Amoris laetitia ? I sacramenti ridotti a morale
Giulio Meiattini o.s.b.Morale et droit - Recenseur : Alain Mattheeuws s.j.
Prenons une des thèses : la mise en évidence d'une déficience de la réflexion dans le primat accordé à la morale sur la sacramentaire. De fait, selon l'A., à force de lutter contre les morales de situation et d'obligation, la perspective de l'exhortation s'est affaiblie en ne prenant que l'angle moral pour discerner les situations des divorcés remariés. Cette morale du discernement ou du « cas par cas » présente une faiblesse originaire : le déracinement de la morale matrimoniale de son humus naturel qui est d'abord liturgico-sacramentel. Quelques citations peuvent, sans dénaturer la pensée de l'A., mettre en relief l'argument. « Une éthique fondée sur le liturgico-sacramentel ne peut pas être réduite au seul for interne ni à une éthique de la responsabilité subjective dans une évaluation entre normes et circonstances » (p. 69). Dans le cas du sacrement de mariage, on ne peut pas faire abstraction du sacrement et de sa morale « spécifique ». En effet, « la logique sacramentelle du signe visible et objectif possède des exigences supplémentaires et plus amples, que l'on ne peut pas réduire à la situation intérieure du sujet et de la conscience quant au respect de la norme (respectée ou transgressée) ou à la grâce invisible (présente ou absente) » (p. 70). Les sacrements sont concernés par la visibilité de la grâce, et non par son invisibilité intérieure. Au fond, c'est le caractère spécifique du sacrement qui est ignoré par l'usage unique des critères moraux. Or ce niveau sacramentel est originaire et fondateur : c'est lui qui unifie les autres critères (extériorité-intériorité, sujet-objet, etc.). L'aspect moral est insuffisant pour rendre compte de l'unité d'un geste sacramentel.
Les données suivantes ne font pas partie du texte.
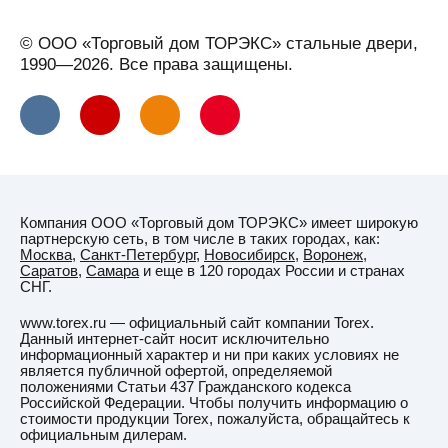
© ООО «Торговый дом ТОРЭКС» стальные двери,
1990—2026. Все права защищены.
Компания ООО «Торговый дом ТОРЭКС» имеет широкую
партнерскую сеть, в том числе в таких городах, как:
Москва
,
Санкт-Петербург
,
Новосибирск
,
Воронеж
,
Саратов
,
Самара
и еще в 120 городах России и странах
СНГ.
www.torex.ru — официальный сайт компании Torex.
Данный интернет-сайт носит исключительно
информационный характер и ни при каких условиях не
является публичной офертой, определяемой
положениями Статьи 437 Гражданского кодекса
Российской Федерации. Чтобы получить информацию о
стоимости продукции Torex, пожалуйста, обращайтесь к
официальным дилерам.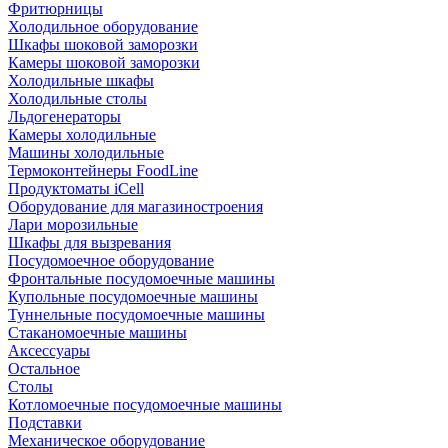
Фритюрницы
Холодильное оборудование
Шкафы шоковой заморозки
Камеры шоковой заморозки
Холодильные шкафы
Холодильные столы
Льдогенераторы
Камеры холодильные
Машины холодильные
Термоконтейнеры FoodLine
Продуктоматы iCell
Оборудование для магазиностроения
Лари морозильные
Шкафы для вызревания
Посудомоечное оборудование
Фронтальные посудомоечные машины
Купольные посудомоечные машины
Туннельные посудомоечные машины
Стаканомоечные машины
Аксессуары
Остальное
Столы
Котломоечные посудомоечные машины
Подставки
Механическое оборудование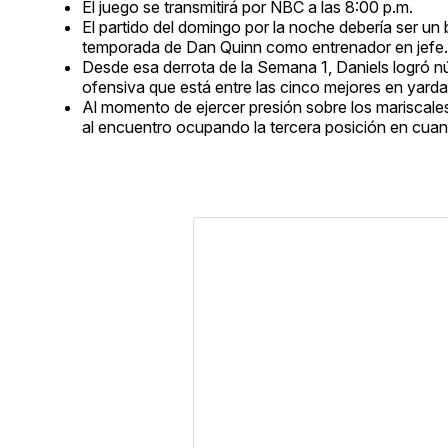
El juego se transmitirá por NBC a las 8:00 p.m.
El partido del domingo por la noche debería ser u
temporada de Dan Quinn como entrenador en jefe.
Desde esa derrota de la Semana 1, Daniels logró 
ofensiva que está entre las cinco mejores en yardas
Al momento de ejercer presión sobre los mariscal
al encuentro ocupando la tercera posición en cuan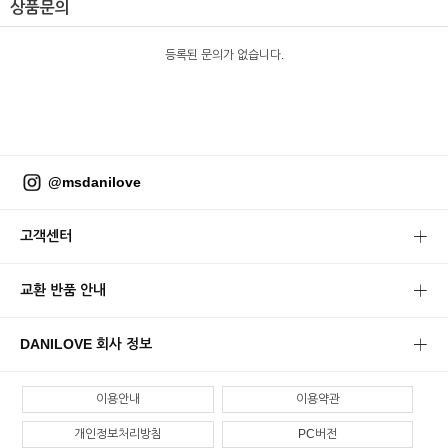
상품문의
등록된 문의가 없습니다.
@msdanilove
고객센터
교환 반품 안내
DANILOVE 회사 정보
이용안내
이용약관
개인정보처리방침
PC버전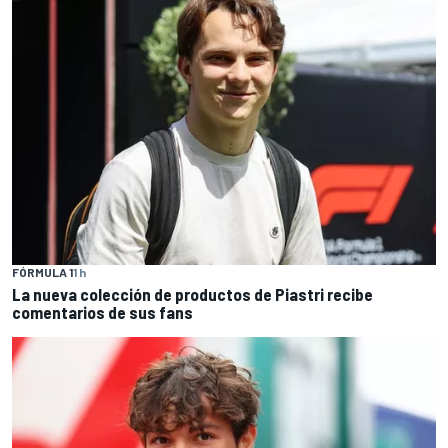
FÓRMULA 1
1 h
La nueva colección de productos de Piastri recibe
comentarios de sus fans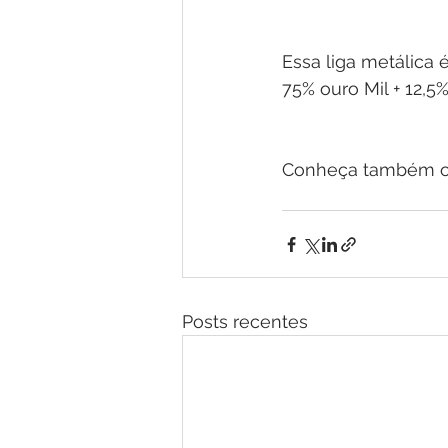
Essa liga metálica 
75% ouro Mil + 12,5%
Conheça também o
Posts recentes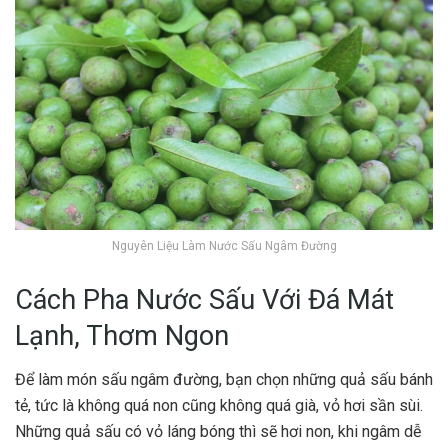
Nguyên Liệu Làm Nước Sấu Ngâm Đường
Cách Pha Nước Sấu Với Đá Mát
Lạnh, Thơm Ngon
Để làm món sấu ngâm đường, bạn chọn những quả sấu bánh
tẻ, tức là không quá non cũng không quá già, vỏ hơi sần sùi.
Những quả sấu có vỏ láng bóng thì sẽ hơi non, khi ngâm dễ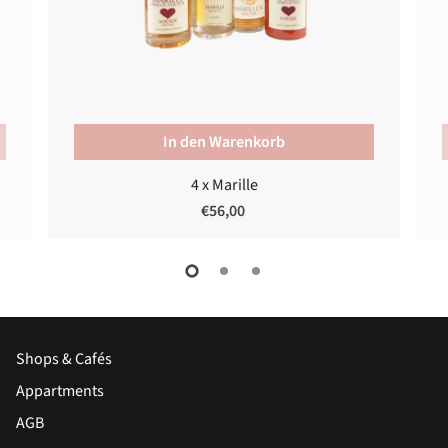
In den Warenkorb
4 x Marille
€56,00
Shops & Cafés
Appartments
AGB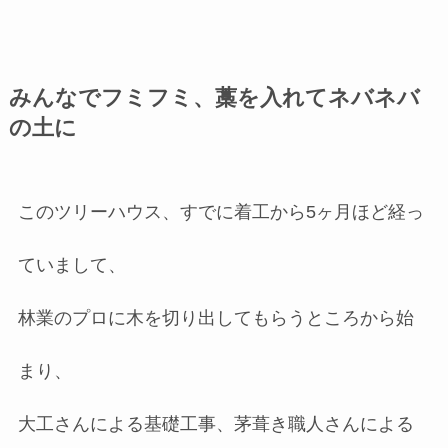
みんなでフミフミ、藁を入れてネバネバ
の土に
このツリーハウス、すでに着工から5ヶ月ほど経っ
ていまして、
林業のプロに木を切り出してもらうところから始
まり、
大工さんによる基礎工事、茅葺き職人さんによる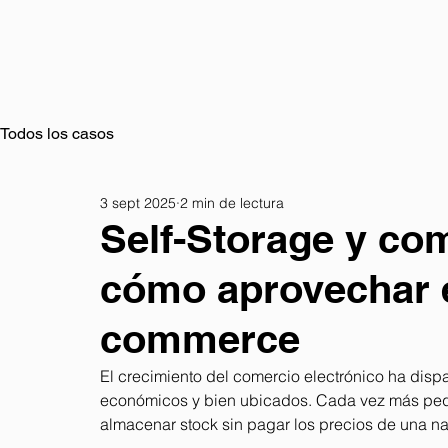
Todos los casos
3 sept 2025
2 min de lectura
Self-Storage y com
cómo aprovechar e
commerce
El crecimiento del comercio electrónico ha disp
económicos y bien ubicados. Cada vez más pe
almacenar stock sin pagar los precios de una nav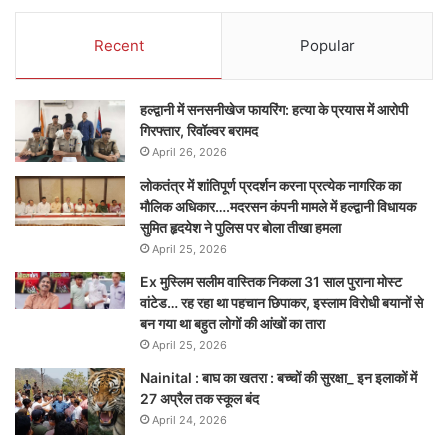
Recent
Popular
हल्द्वानी में सनसनीखेज फायरिंग: हत्या के प्रयास में आरोपी
गिरफ्तार, रिवॉल्वर बरामद
April 26, 2026
लोकतंत्र में शांतिपूर्ण प्रदर्शन करना प्रत्येक नागरिक का
मौलिक अधिकार….मदरसन कंपनी मामले में हल्द्वानी विधायक
सुमित हृदयेश ने पुलिस पर बोला तीखा हमला
April 25, 2026
Ex मुस्लिम सलीम वास्तिक निकला 31 साल पुराना मोस्ट
वांटेड… रह रहा था पहचान छिपाकर, इस्लाम विरोधी बयानों से
बन गया था बहुत लोगों की आंखों का तारा
April 25, 2026
Nainital : बाघ का खतरा : बच्चों की सुरक्षा_ इन इलाकों में
27 अप्रैल तक स्कूल बंद
April 24, 2026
Une réflexion originale est aussi offerte sur le lien entre l'intrinsecum malum et l'ordre symbolique qui, par définition, est mis en acte dans tout sacrement (p. 111). Elle confirme l'importance pour l'A. d'une morale spécifique à l'économie sacramentelle. Nier la possibilité d'existence de l'intrinsecum malum, c'est affaiblir la force unificatrice du symbole et délier le lien classique entre la res et le sacramentum. L'exhortation met en évidence deux modèles de pensée difficiles à unifier : l'un centré sur le sujet qui s'auto-explique et qui est pauvre en extériorité, et l'autre dans lequel l'être-agir est un processus de symbolisation qui unifie intérieur-extérieur, sujet-objet, etc. (p. 118). L'A. conclut ces réflexions par plusieurs observations (p. 134) qui donnent à penser et situent les débats actuels dans l'histoire de la théologie.
Ce livre n'est pas polémique : il éveille à la réflexion théologique et montre la complexité des diverses problématiques du chap. 8 d'Amoris laetitia. La compréhension de certains débats passe souvent par un approfondissement lent mais profond de la Révélation de Dieu dans l'histoire. - A. Mattheeuws s.j.